Segment Start: Records for the exercise
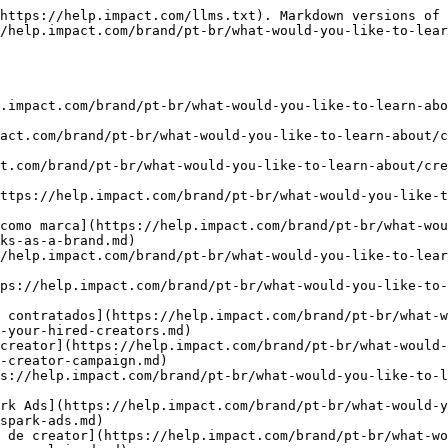
https://help.impact.com/llms.txt). Markdown versions of 
/help.impact.com/brand/pt-br/what-would-you-like-to-lea
.impact.com/brand/pt-br/what-would-you-like-to-learn-abo
act.com/brand/pt-br/what-would-you-like-to-learn-about/c
t.com/brand/pt-br/what-would-you-like-to-learn-about/cre
ttps://help.impact.com/brand/pt-br/what-would-you-like-
como marca](https://help.impact.com/brand/pt-br/what-wou
ks-as-a-brand.md)

/help.impact.com/brand/pt-br/what-would-you-like-to-lea
ps://help.impact.com/brand/pt-br/what-would-you-like-to-
 contratados](https://help.impact.com/brand/pt-br/what-w
-your-hired-creators.md)

creator](https://help.impact.com/brand/pt-br/what-would-
-creator-campaign.md)

s://help.impact.com/brand/pt-br/what-would-you-like-to-l
rk Ads](https://help.impact.com/brand/pt-br/what-would-y
spark-ads.md)

 de creator](https://help.impact.com/brand/pt-br/what-w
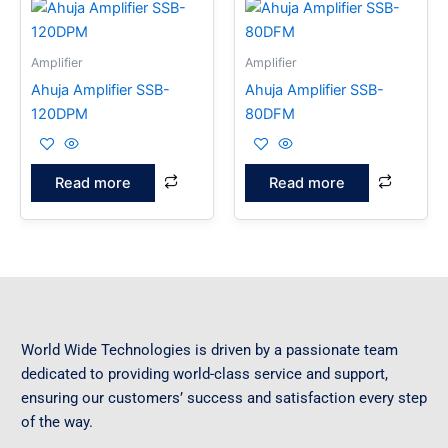
Amplifier
Amplifier
Ahuja Amplifier SSB-
Ahuja Amplifier SSB-
120DPM
80DFM
Read more
Read more
World Wide Technologies is driven by a passionate team
dedicated to providing world-class service and support,
ensuring our customers’ success and satisfaction every step
of the way.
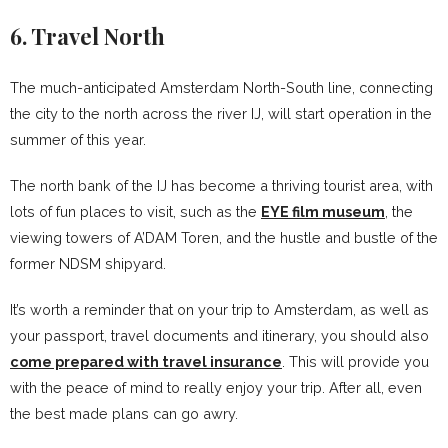
6. Travel North
The much-anticipated Amsterdam North-South line, connecting
the city to the north across the river IJ, will start operation in the
summer of this year.
The north bank of the IJ has become a thriving tourist area, with
lots of fun places to visit, such as the
EYE film museum
, the
viewing towers of A’DAM Toren, and the hustle and bustle of the
former NDSM shipyard.
It’s worth a reminder that on your trip to Amsterdam, as well as
your passport, travel documents and itinerary, you should also
come prepared with travel insurance
. This will provide you
with the peace of mind to really enjoy your trip. After all, even
the best made plans can go awry.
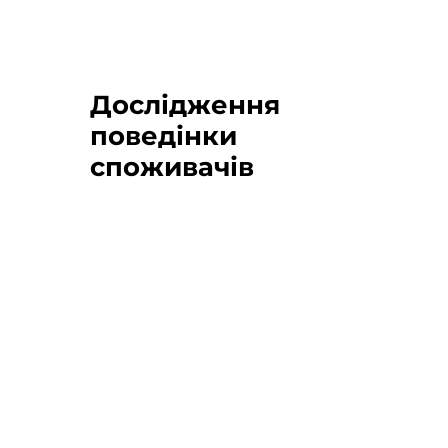
Дослідження
поведінки
споживачів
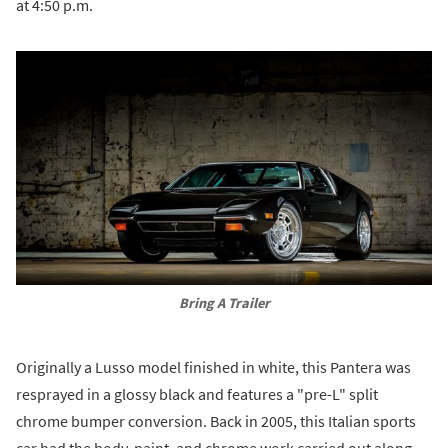
at 4:50 p.m.
Bring A Trailer
Originally a Lusso model finished in white, this Pantera was
resprayed in a glossy black and features a "pre-L" split
chrome bumper conversion. Back in 2005, this Italian sports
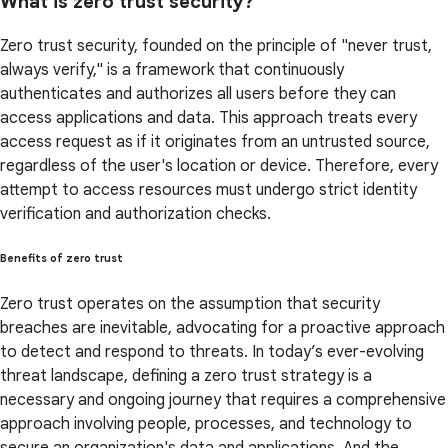
What is zero trust security?
Zero trust security, founded on the principle of "never trust,
always verify," is a framework that continuously
authenticates and authorizes all users before they can
access applications and data. This approach treats every
access request as if it originates from an untrusted source,
regardless of the user's location or device. Therefore, every
attempt to access resources must undergo strict identity
verification and authorization checks.
Benefits of zero trust
Zero trust operates on the assumption that security
breaches are inevitable, advocating for a proactive approach
to detect and respond to threats. In today’s ever-evolving
threat landscape, defining a zero trust strategy is a
necessary and ongoing journey that requires a comprehensive
approach involving people, processes, and technology to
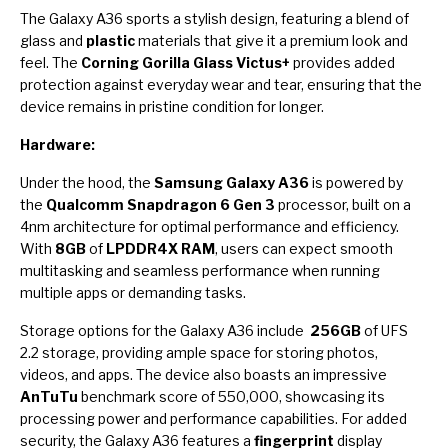
The Galaxy A36 sports a stylish design, featuring a blend of
glass and
plastic
materials that give it a premium look and
feel. The
Corning Gorilla Glass Victus+
provides added
protection against everyday wear and tear, ensuring that the
device remains in pristine condition for longer.
Hardware:
Under the hood, the
Samsung Galaxy A36
is powered by
the
Qualcomm Snapdragon 6 Gen 3
processor, built on a
4nm architecture for optimal performance and efficiency.
With
8GB
of
LPDDR4X RAM
, users can expect smooth
multitasking and seamless performance when running
multiple apps or demanding tasks.
Storage options for the Galaxy A36 include
256GB
of UFS
2.2 storage, providing ample space for storing photos,
videos, and apps. The device also boasts an impressive
AnTuTu
benchmark score of 550,000, showcasing its
processing power and performance capabilities. For added
security, the Galaxy A36 features a
fingerprint
display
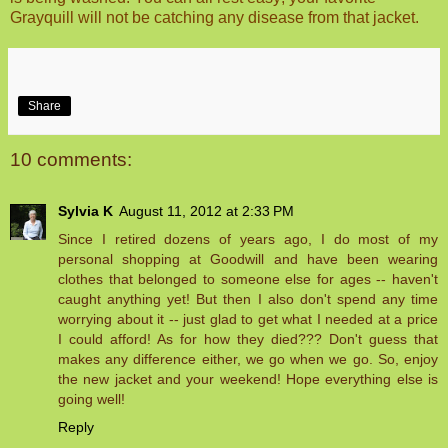
Grayquill will not be catching any disease from that jacket.
Share
10 comments:
Sylvia K
August 11, 2012 at 2:33 PM
Since I retired dozens of years ago, I do most of my
personal shopping at Goodwill and have been wearing
clothes that belonged to someone else for ages -- haven't
caught anything yet! But then I also don't spend any time
worrying about it -- just glad to get what I needed at a price
I could afford! As for how they died??? Don't guess that
makes any difference either, we go when we go. So, enjoy
the new jacket and your weekend! Hope everything else is
going well!
Reply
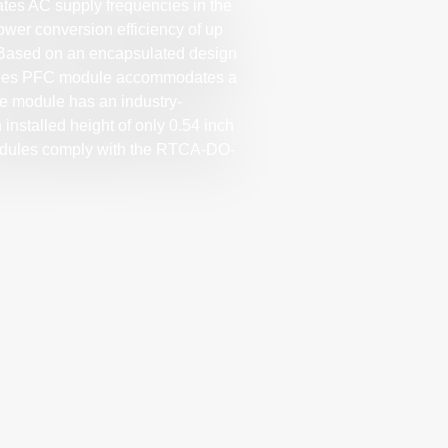
ates AC supply frequencies in the
ower conversion efficiency of up
. Based on an encapsulated design
series PFC module accommodates a
he module has an industry-
 installed height of only 0.54 inch
dules comply with the RTCA-DO-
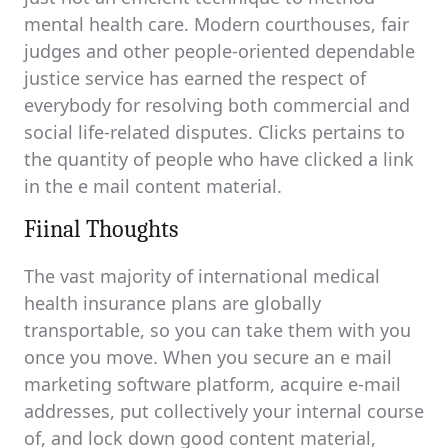
mental health care. Modern courthouses, fair
judges and other people-oriented dependable
justice service has earned the respect of
everybody for resolving both commercial and
social life-related disputes. Clicks pertains to
the quantity of people who have clicked a link
in the e mail content material.
Fiinal Thoughts
The vast majority of international medical
health insurance plans are globally
transportable, so you can take them with you
once you move. When you secure an e mail
marketing software platform, acquire e-mail
addresses, put collectively your internal course
of, and lock down good content material,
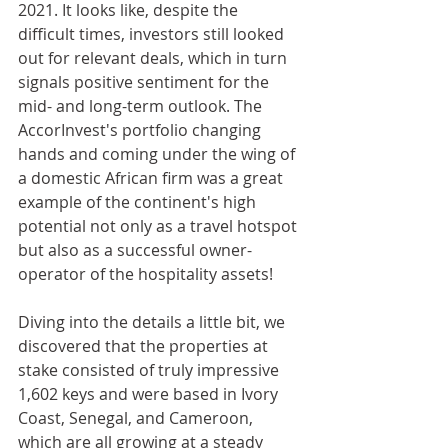
2021. It looks like, despite the 
difficult times, investors still looked 
out for relevant deals, which in turn 
signals positive sentiment for the 
mid- and long-term outlook. The 
AccorInvest's portfolio changing 
hands and coming under the wing of 
a domestic African firm was a great 
example of the continent's high 
potential not only as a travel hotspot 
but also as a successful owner-
operator of the hospitality assets!
Diving into the details a little bit, we 
discovered that the properties at 
stake consisted of truly impressive 
1,602 keys and were based in Ivory 
Coast, Senegal, and Cameroon, 
which are all growing at a steady 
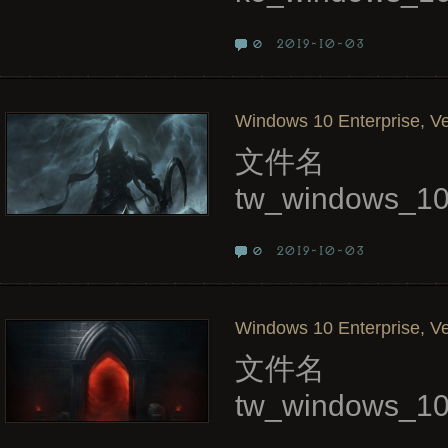
2019-10-03
0
Windows 10 Enterprise, Ve
文件名
tw_windows_10
2019-10-03
0
Windows 10 Enterprise, Ve
文件名
tw_windows_10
Segment End: Records for the exercise
■ Problem to work on:
Transcribe all of the lines above word for word, leaving out the pictures.

■ Solution for this task:
https://help.impact.com/llms.txt). Markdown versions of 
/help.impact.com/brand/pt-br/what-would-you-like-to-lea
.impact.com/brand/pt-br/what-would-you-like-to-learn-abo
act.com/brand/pt-br/what-would-you-like-to-learn-about/c
t.com/brand/pt-br/what-would-you-like-to-learn-about/cre
ttps://help.impact.com/brand/pt-br/what-would-you-like-
como marca](https://help.impact.com/brand/pt-br/what-wou
ks-as-a-brand.md)

/help.impact.com/brand/pt-br/what-would-you-like-to-lea
ps://help.impact.com/brand/pt-br/what-would-you-like-to-
 contratados](https://help.impact.com/brand/pt-br/what-w
-your-hired-creators.md)

creator](https://help.impact.com/brand/pt-br/what-would-
-creator-campaign.md)

s://help.impact.com/brand/pt-br/what-would-you-like-to-l
rk Ads](https://help.impact.com/brand/pt-br/what-would-y
spark-ads.md)

 de creator](https://help.impact.com/brand/pt-br/what-w
Amplifier
Amplifier
Ahuja Amplifier SSB-
Ahuja Amplifier SSB-
120DPM
80DFM
Read more
Read more
World Wide Technologies is driven by a passionate team
dedicated to providing world-class service and support,
ensuring our customers’ success and satisfaction every step
of the way.
6. Travel North
The much-anticipated Amsterdam North-South line, connecting
the city to the north across the river IJ, will start operation in the
summer of this year.
The north bank of the IJ has become a thriving tourist area, with
lots of fun places to visit, such as the
EYE film museum
, the
viewing towers of A’DAM Toren, and the hustle and bustle of the
former NDSM shipyard.
It’s worth a reminder that on your trip to Amsterdam, as well as
your passport, travel documents and itinerary, you should also
come prepared with travel insurance
. This will provide you
with the peace of mind to really enjoy your trip. After all, even
the best made plans can go awry.
Дослідження
поведінки
споживачів
at 4:50 p.m.
Bring A Trailer
Originally a Lusso model finished in white, this Pantera was
resprayed in a glossy black and features a "pre-L" split
chrome bumper conversion. Back in 2005, this Italian sports
What is zero trust security?
Zero trust security, founded on the principle of "never trust,
always verify," is a framework that continuously
authenticates and authorizes all users before they can
access applications and data. This approach treats every
access request as if it originates from an untrusted source,
regardless of the user's location or device. Therefore, every
attempt to access resources must undergo strict identity
verification and authorization checks.
Benefits of zero trust
Zero trust operates on the assumption that security
breaches are inevitable, advocating for a proactive approach
to detect and respond to threats. In today’s ever-evolving
threat landscape, defining a zero trust strategy is a
necessary and ongoing journey that requires a comprehensive
approach involving people, processes, and technology to
The Galaxy A36 sports a stylish design, featuring a blend of
glass and
plastic
materials that give it a premium look and
feel. The
Corning Gorilla Glass Victus+
provides added
protection against everyday wear and tear, ensuring that the
device remains in pristine condition for longer.
Hardware:
Under the hood, the
Samsung Galaxy A36
is powered by
the
Qualcomm Snapdragon 6 Gen 3
processor, built on a
4nm architecture for optimal performance and efficiency.
With
8GB
of
LPDDR4X RAM
, users can expect smooth
multitasking and seamless performance when running
multiple apps or demanding tasks.
Storage options for the Galaxy A36 include
256GB
of UFS
2.2 storage, providing ample space for storing photos,
videos, and apps. The device also boasts an impressive
AnTuTu
benchmark score of 550,000, showcasing its
processing power and performance capabilities. For added
security, the Galaxy A36 features a
fingerprint
display
Grayquill will not be catching any disease from that jacket.
Share
10 comments:
Sylvia K
August 11, 2012 at 2:33 PM
Since I retired dozens of years ago, I do most of my
personal shopping at Goodwill and have been wearing
clothes that belonged to someone else for ages -- haven't
caught anything yet! But then I also don't spend any time
worrying about it -- just glad to get what I needed at a price
I could afford! As for how they died??? Don't guess that
makes any difference either, we go when we go. So, enjoy
the new jacket and your weekend! Hope everything else is
going well!
Reply
ates AC supply frequencies in the
ower conversion efficiency of up
. Based on an encapsulated design
series PFC module accommodates a
he module has an industry-
 installed height of only 0.54 inch
dules comply with the RTCA-DO-
mental health care. Modern courthouses, fair
judges and other people-oriented dependable
justice service has earned the respect of
everybody for resolving both commercial and
social life-related disputes. Clicks pertains to
the quantity of people who have clicked a link
in the e mail content material.
Fiinal Thoughts
The vast majority of international medical
health insurance plans are globally
transportable, so you can take them with you
once you move. When you secure an e mail
marketing software platform, acquire e-mail
addresses, put collectively your internal course
of, and lock down good content material,
2021. It looks like, despite the 
difficult times, investors still looked 
out for relevant deals, which in turn 
signals positive sentiment for the 
mid- and long-term outlook. The 
AccorInvest's portfolio changing 
hands and coming under the wing of 
a domestic African firm was a great 
example of the continent's high 
potential not only as a travel hotspot 
but also as a successful owner-
operator of the hospitality assets!
Diving into the details a little bit, we 
discovered that the properties at 
stake consisted of truly impressive 
1,602 keys and were based in Ivory 
Coast, Senegal, and Cameroon, 
which are all growing at a steady 
2019-10-03
0
Windows 10 Enterprise, Ve
文件名
tw_windows_10
2019-10-03
0
Windows 10 Enterprise, Ve
文件名
tw_windows_10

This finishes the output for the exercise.